Quando il ghiaccio diventa arte... di dissetarsi

Fresco, genuino e… buono. Ecco il rimedio made in Campania per difendersi dal solleone: il cazzimbocchio
di Marco De Rosa - 28 Giugno 2014
cazzimbocchio

L’Estate è ormai arrivata ed il caldo inizia a farsi sentire. Spesso, per combattere la calura, ci si rifugia sotto un chiosco di bibite, ma la voglia di qualcosa di fresco continua ad essere presente. In spiaggia o per strada, le alternative per una bevanda che sia fresca e dissetante sono poche. Noi però ne abbiamo trovata una, perfetta per chi incarna lo spirito campano e che rende piacevole anche il solleone estivo: il cazzimbocchio.

Corredato sia da sciroppi che da pezzi di frutta secondo i propri gusti, il cazzimbocchio è radicato nella cultura campana già dagli inizi degli anni ’50, prima della larga diffusione del frigo: nei chioschi degli acquafrescai napoletani era solito scorgere sempre, tra canovacci di puro lino o di cotone, le famose stecche di ghiaccio.

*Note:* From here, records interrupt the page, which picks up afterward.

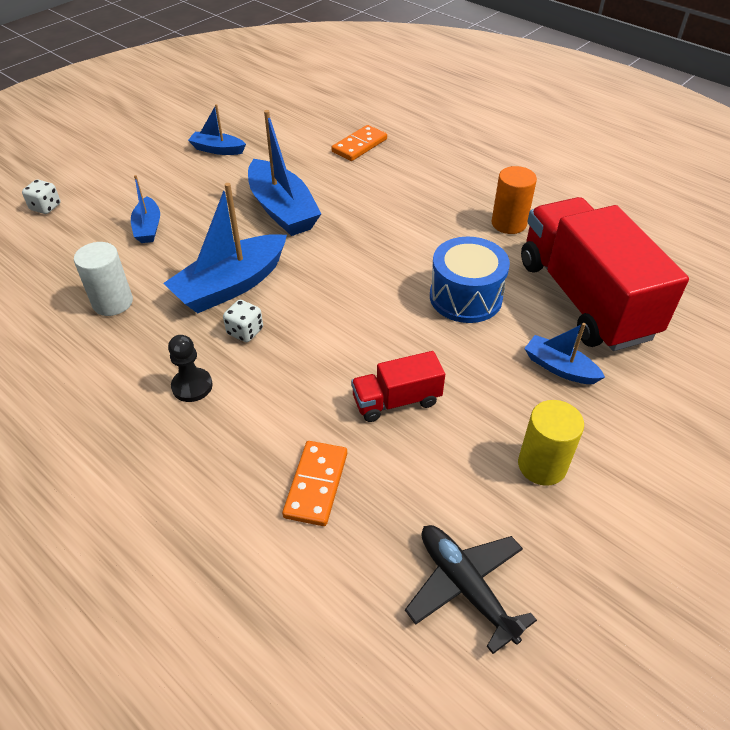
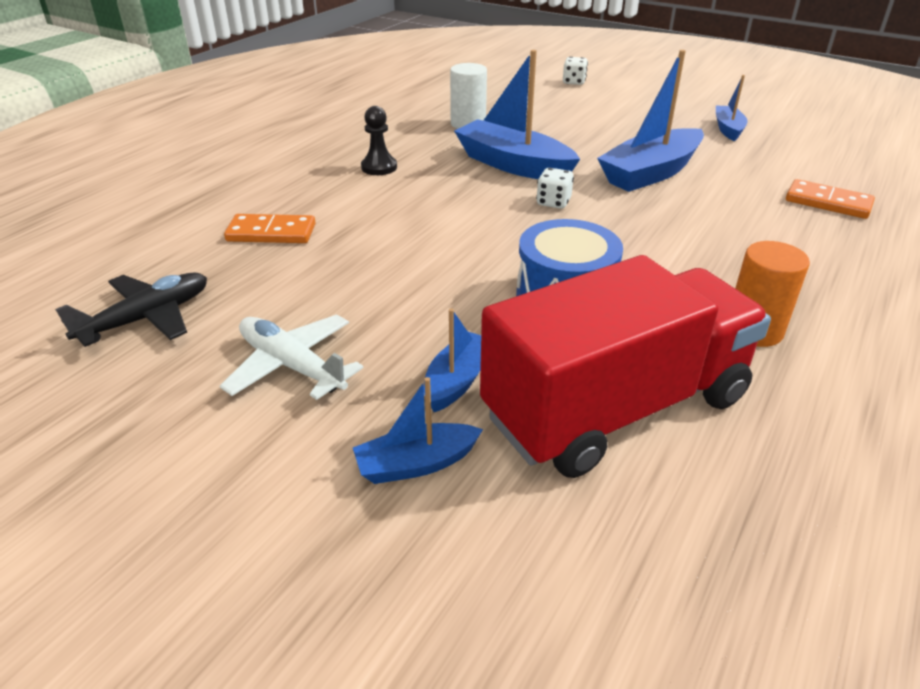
camera: 80 degrees right, 10 degrees down
(148, 228) = (574, 120): blue boat -> blue boat (416, 464)
(245, 331) = (452, 179): white dice -> white dice (553, 202)
(396, 400) = (378, 264): red truck -> none
(542, 465) = (291, 366): yellow cylinder -> white plane

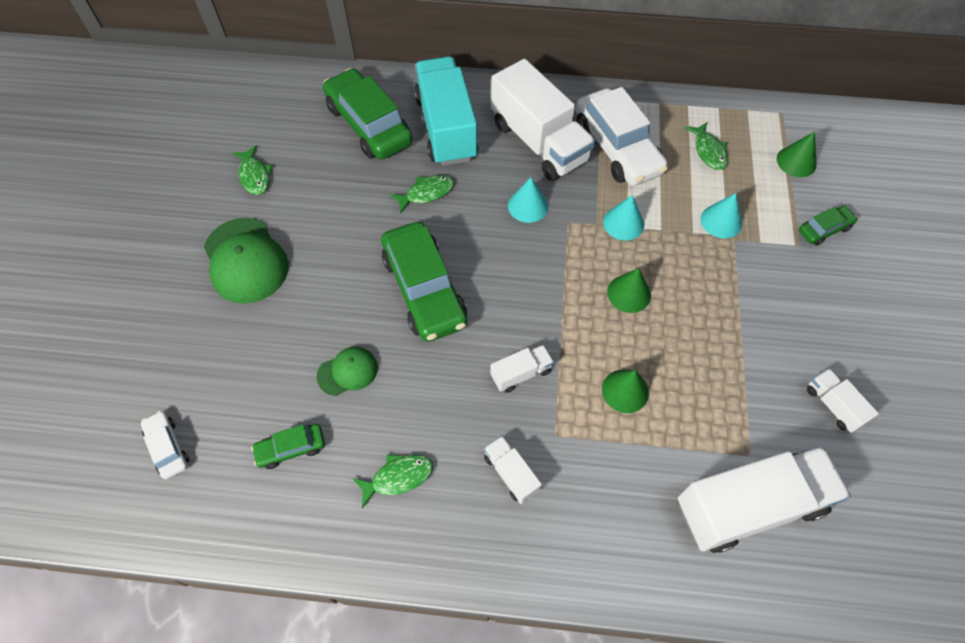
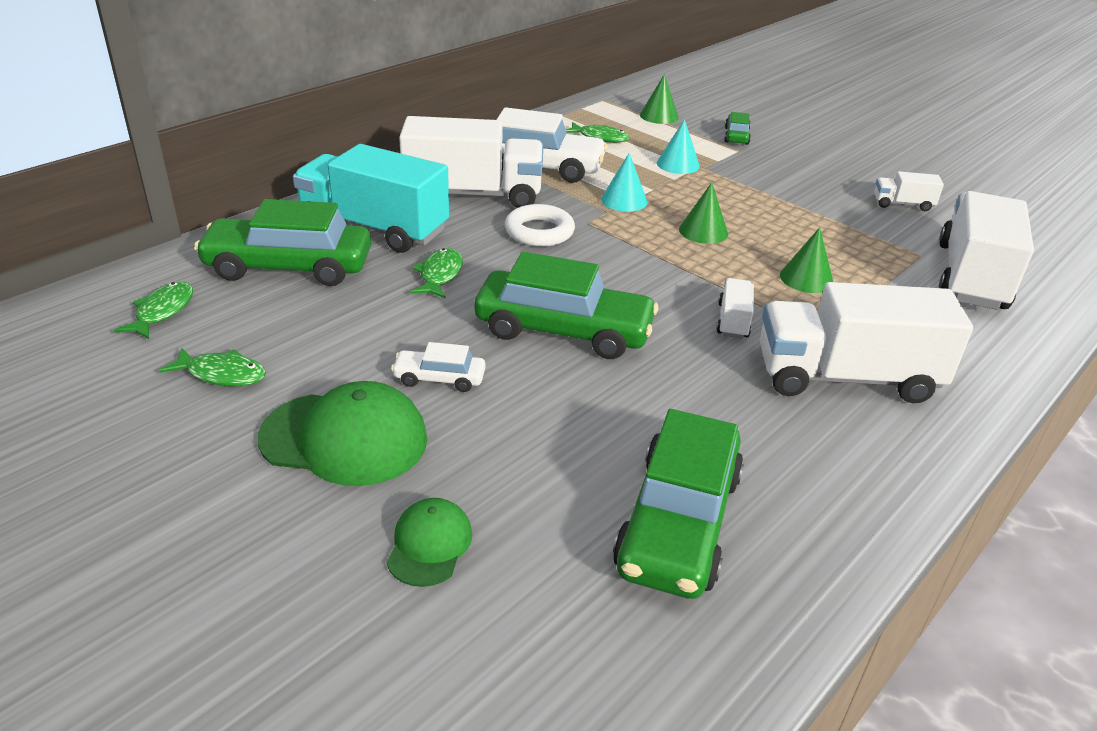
camera: 55 degrees left, 25 degrees down
(168, 447) = (564, 648): white car -> white car (439, 378)
(291, 448) = (678, 522): green car -> green car, size x2.11
(347, 372) = (612, 428): green cap -> green cap (429, 545)
(398, 477) = (791, 453): green fish -> green fish (162, 311)
(511, 473) = (846, 377): white truck -> white truck, size x2.24
(528, 206) = (539, 232): turquoise cone -> white ring

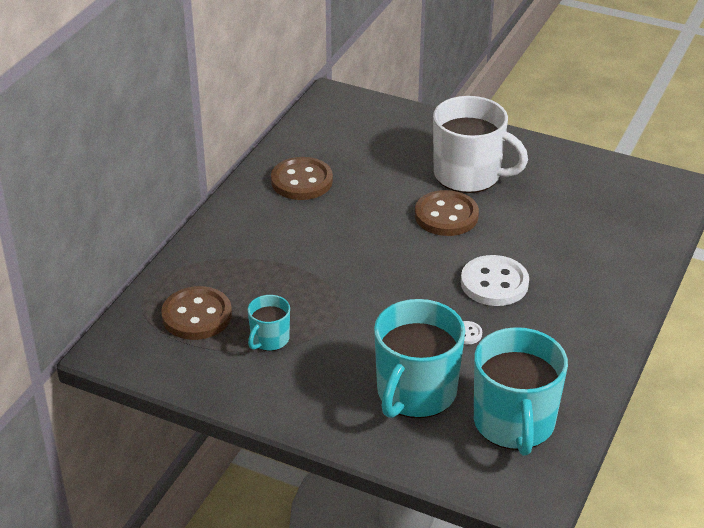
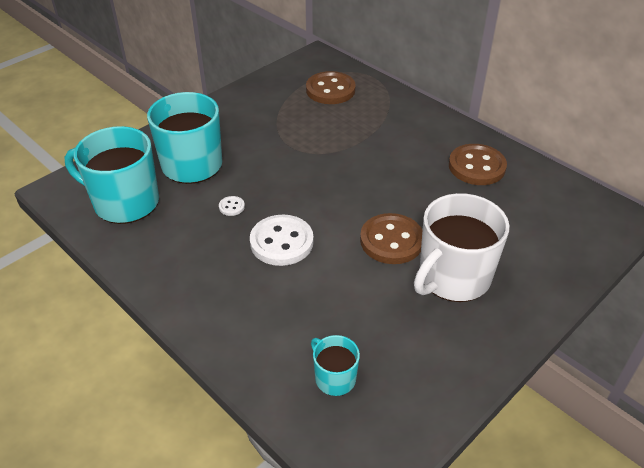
camera: 110 degrees right, 5 degrees up
(269, 339) = (288, 114): turquoise mug -> turquoise mug (334, 378)

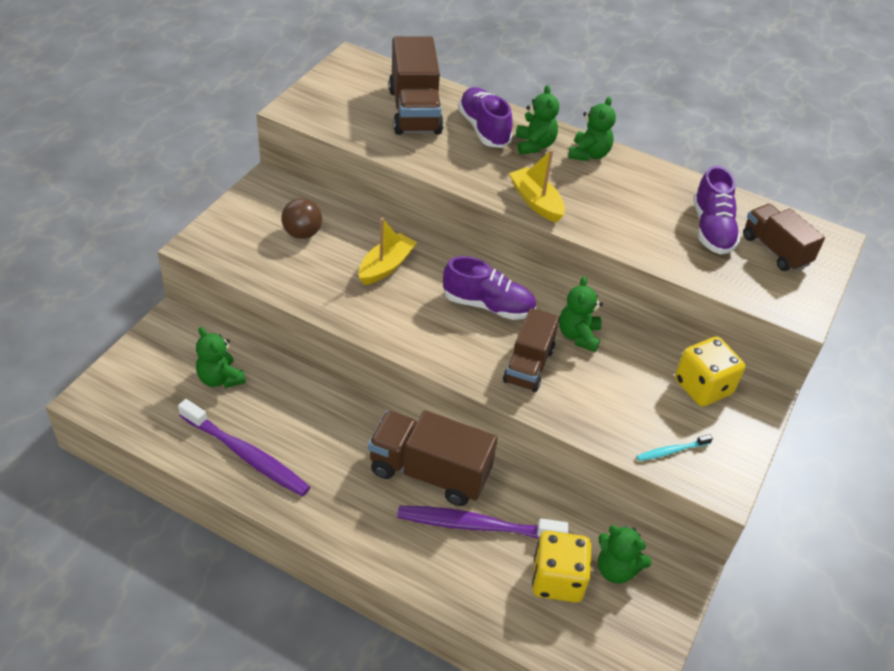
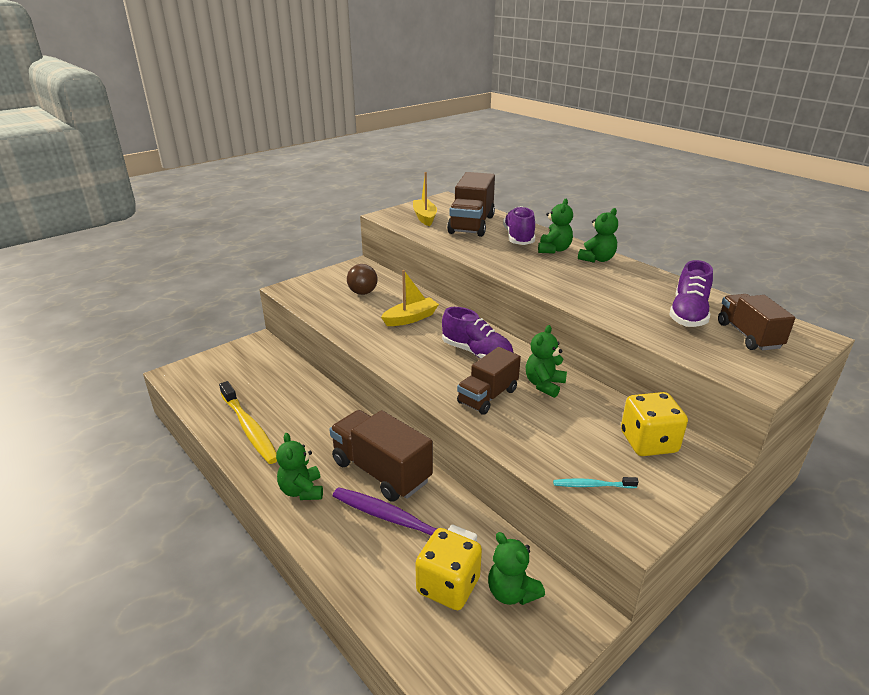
camera: 25 degrees right, 15 degrees down
(220, 378) = (266, 379): green teddy bear -> green teddy bear (302, 490)
(246, 455) = (249, 428): purple toothbrush -> yellow toothbrush
(536, 202) = (535, 279): yellow boat -> yellow boat (424, 217)

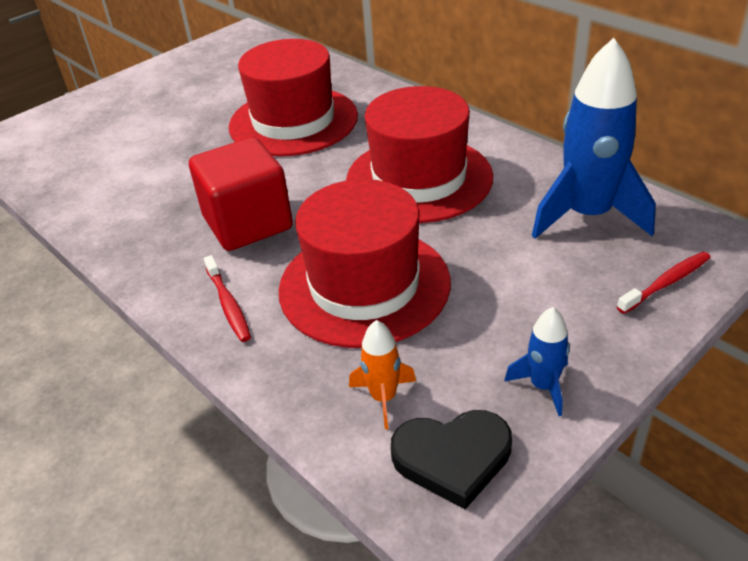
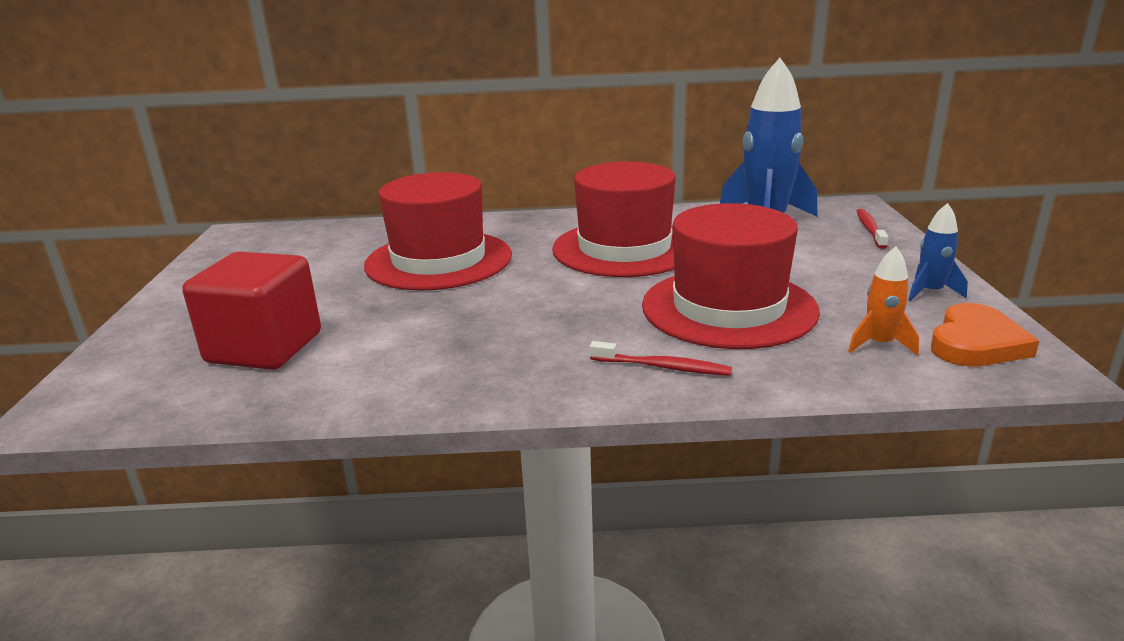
camera: 50 degrees left, 15 degrees down
(248, 223) = (555, 323): red cube -> red cube (264, 348)
(452, 458) = (976, 343): black heart -> orange heart

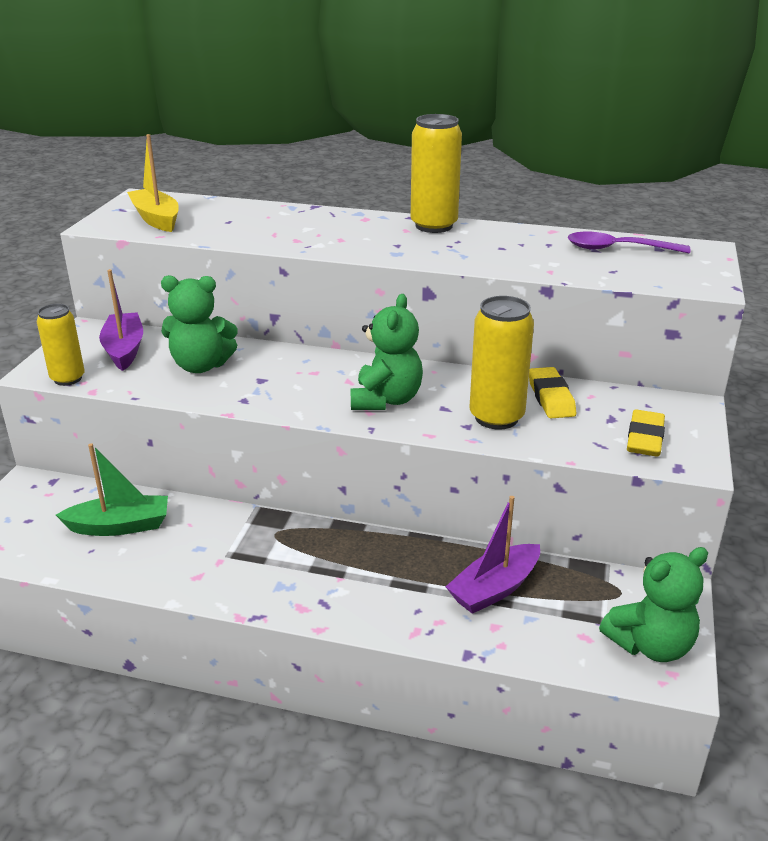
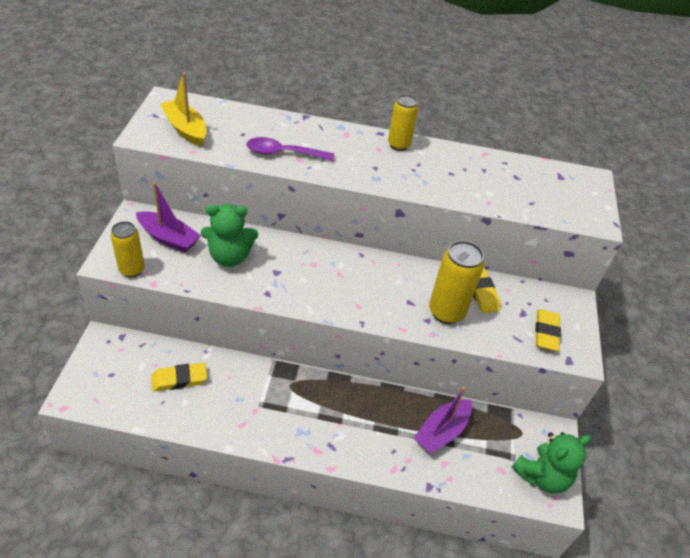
camera: 10 degrees left, 15 degrees up
(120, 526) = (179, 379): green boat -> yellow eraser
(124, 349) = (168, 238): purple boat -> purple boat turned 135 degrees clockwise
(386, 400) = (369, 294): green teddy bear -> none
(434, 226) = (399, 145): yellow can -> yellow can, size x0.66
(618, 249) = (533, 177): purple spoon -> purple spoon (283, 153)

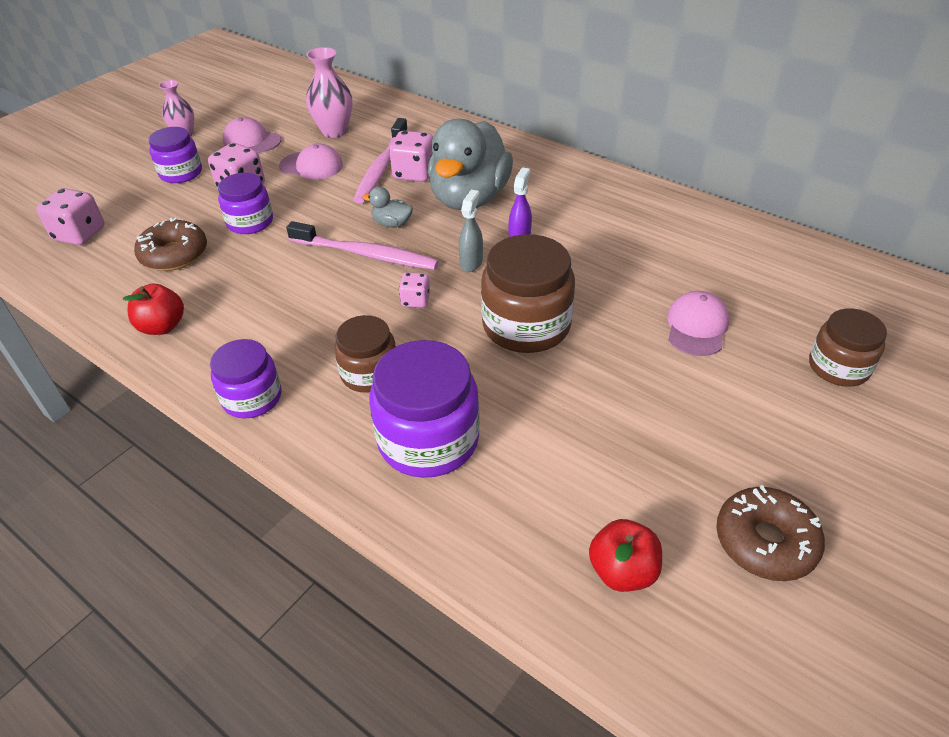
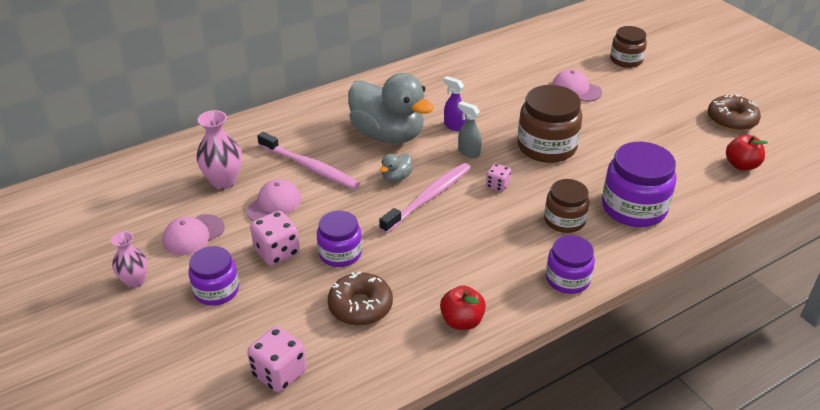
camera: 70 degrees left, 5 degrees down
(414, 173) = (332, 152): pink dice -> none

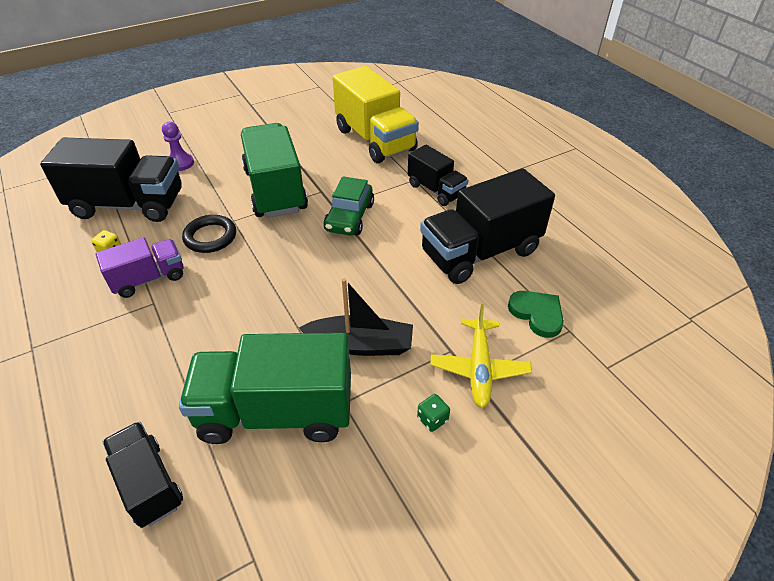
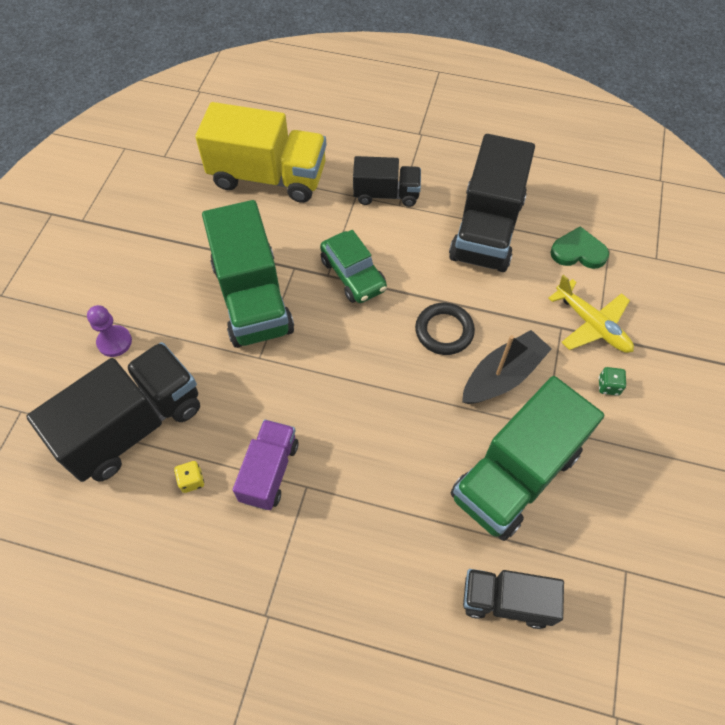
camera: 45 degrees left, 15 degrees up
(210, 237) = (263, 389): black ring -> black ring (444, 331)
(275, 190) = (253, 298): green truck -> green truck turned 135 degrees counterclockwise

Dinanzi a questi chioschi, uomini con il fisico segnato dal traino dei carrettini sui quali erano sistemate le stecche, preparavano il rinfresco. Erano di forma parallelepipeda, della lunghezza al massimo di un metro: i carretti si fermavano dinanzi al chiosco e, avvolto in un sacco di iuta, c’era il ghiaccio da consegnare. Dapprima serviva a rinfrescare le bibite, ma dopo diventò utilissimo per la “rattata”, a Roma chiamata “Grattachecca”, a Palermo “Grattatella” e a Bari “Grattamarianna”.

Ancora oggi esiste qualcuno che tiene in vita la tanto buona e fresca “rattata”, fatta semplicemente con un oggetto metallico simile ad una pialla che conserva all’interno il ghiaccio grattato da sversare poi in un bicchiere.

Una bevanda dissetante e decisamente squisita che i nostri genitori dicevano di non tracannare per evitare problemi di stomaco. Da non confondere, sia chiaro, con la granita, prodotta con acqua mescolata a sciroppi e messa a congelare.